#### Material for the task:
+--
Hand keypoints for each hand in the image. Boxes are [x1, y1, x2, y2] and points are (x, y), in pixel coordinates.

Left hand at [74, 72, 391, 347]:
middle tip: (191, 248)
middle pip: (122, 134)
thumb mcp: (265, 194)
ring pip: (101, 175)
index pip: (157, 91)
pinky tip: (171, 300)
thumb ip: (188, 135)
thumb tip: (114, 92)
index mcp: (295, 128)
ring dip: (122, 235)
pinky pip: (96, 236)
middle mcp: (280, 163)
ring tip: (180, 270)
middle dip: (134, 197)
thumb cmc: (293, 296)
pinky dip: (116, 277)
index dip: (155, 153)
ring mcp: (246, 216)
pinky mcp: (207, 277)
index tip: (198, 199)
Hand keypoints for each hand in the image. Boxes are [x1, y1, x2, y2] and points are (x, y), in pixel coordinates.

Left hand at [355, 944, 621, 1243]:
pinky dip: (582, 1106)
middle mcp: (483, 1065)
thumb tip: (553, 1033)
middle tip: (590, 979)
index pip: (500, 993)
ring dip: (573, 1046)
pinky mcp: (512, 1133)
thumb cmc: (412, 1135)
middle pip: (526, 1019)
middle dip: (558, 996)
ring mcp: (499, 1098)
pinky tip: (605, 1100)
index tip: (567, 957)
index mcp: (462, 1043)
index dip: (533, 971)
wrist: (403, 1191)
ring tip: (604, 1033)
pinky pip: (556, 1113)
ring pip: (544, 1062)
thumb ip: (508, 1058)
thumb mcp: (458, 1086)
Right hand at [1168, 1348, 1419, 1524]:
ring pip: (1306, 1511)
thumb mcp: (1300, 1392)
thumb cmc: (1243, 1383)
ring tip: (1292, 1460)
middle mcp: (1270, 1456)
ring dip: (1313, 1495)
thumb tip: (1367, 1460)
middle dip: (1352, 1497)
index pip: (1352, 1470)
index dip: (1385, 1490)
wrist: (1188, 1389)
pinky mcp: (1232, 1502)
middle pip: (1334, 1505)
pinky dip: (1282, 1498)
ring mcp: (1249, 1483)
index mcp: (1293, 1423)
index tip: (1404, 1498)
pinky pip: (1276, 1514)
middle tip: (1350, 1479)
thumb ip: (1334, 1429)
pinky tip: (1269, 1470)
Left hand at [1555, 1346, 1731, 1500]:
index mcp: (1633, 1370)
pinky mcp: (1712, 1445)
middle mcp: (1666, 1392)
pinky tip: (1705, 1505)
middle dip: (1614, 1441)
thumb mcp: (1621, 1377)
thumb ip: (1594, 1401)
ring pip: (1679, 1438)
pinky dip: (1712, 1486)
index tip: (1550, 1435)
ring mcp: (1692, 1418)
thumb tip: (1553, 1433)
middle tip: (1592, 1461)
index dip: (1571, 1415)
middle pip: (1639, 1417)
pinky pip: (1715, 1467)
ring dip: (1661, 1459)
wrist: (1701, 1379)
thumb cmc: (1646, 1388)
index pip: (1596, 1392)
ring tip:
+--
#### Problem description:
The entire listing above should be returned exactly as written.

#### Answer to the problem:
Hand keypoints for each hand in the image. Boxes are [x1, y1, x2, y2] and points are (x, y), in pixel coordinates.

Left hand at [74, 72, 391, 347]:
middle tip: (191, 248)
middle pip: (122, 134)
thumb mcp: (265, 194)
ring pip: (101, 175)
index pip: (157, 91)
pinky tip: (171, 300)
thumb ip: (188, 135)
thumb tip: (114, 92)
index mcp: (295, 128)
ring dip: (122, 235)
pinky pip: (96, 236)
middle mcp: (280, 163)
ring tip: (180, 270)
middle dip: (134, 197)
thumb cmc: (293, 296)
pinky dip: (116, 277)
index dip: (155, 153)
ring mcp: (246, 216)
pinky mcp: (207, 277)
index tip: (198, 199)
Hand keypoints for each hand in the image. Boxes are [x1, y1, x2, y2] and points are (x, y), in pixel coordinates.

Left hand at [355, 944, 621, 1243]:
pinky dip: (582, 1106)
middle mcp: (483, 1065)
thumb tip: (553, 1033)
middle tip: (590, 979)
index pip: (500, 993)
ring dip: (573, 1046)
pinky mcp: (512, 1133)
thumb cmc: (412, 1135)
middle pip: (526, 1019)
middle dip: (558, 996)
ring mcp: (499, 1098)
pinky tip: (605, 1100)
index tip: (567, 957)
index mcp: (462, 1043)
index dip: (533, 971)
wrist: (403, 1191)
ring tip: (604, 1033)
pinky pip: (556, 1113)
ring pip: (544, 1062)
thumb ip: (508, 1058)
thumb mcp: (458, 1086)
Right hand at [1168, 1348, 1419, 1524]:
ring pip: (1306, 1511)
thumb mcp: (1300, 1392)
thumb cmc: (1243, 1383)
ring tip: (1292, 1460)
middle mcp: (1270, 1456)
ring dip: (1313, 1495)
thumb tip: (1367, 1460)
middle dip: (1352, 1497)
index pip: (1352, 1470)
index dip: (1385, 1490)
wrist: (1188, 1389)
pinky mcp: (1232, 1502)
middle pip: (1334, 1505)
pinky dip: (1282, 1498)
ring mcp: (1249, 1483)
index mcp: (1293, 1423)
index tip: (1404, 1498)
pinky pip: (1276, 1514)
middle tip: (1350, 1479)
thumb ip: (1334, 1429)
pinky tip: (1269, 1470)
Left hand at [1555, 1346, 1731, 1500]:
index mcp: (1633, 1370)
pinky mcp: (1712, 1445)
middle mcp: (1666, 1392)
pinky tip: (1705, 1505)
middle dip: (1614, 1441)
thumb mcp: (1621, 1377)
thumb ip: (1594, 1401)
ring pip: (1679, 1438)
pinky dip: (1712, 1486)
index tip: (1550, 1435)
ring mcp: (1692, 1418)
thumb tip: (1553, 1433)
middle tip: (1592, 1461)
index dip: (1571, 1415)
middle pip: (1639, 1417)
pinky pip: (1715, 1467)
ring dip: (1661, 1459)
wrist: (1701, 1379)
thumb cmc: (1646, 1388)
index pip: (1596, 1392)
ring tip:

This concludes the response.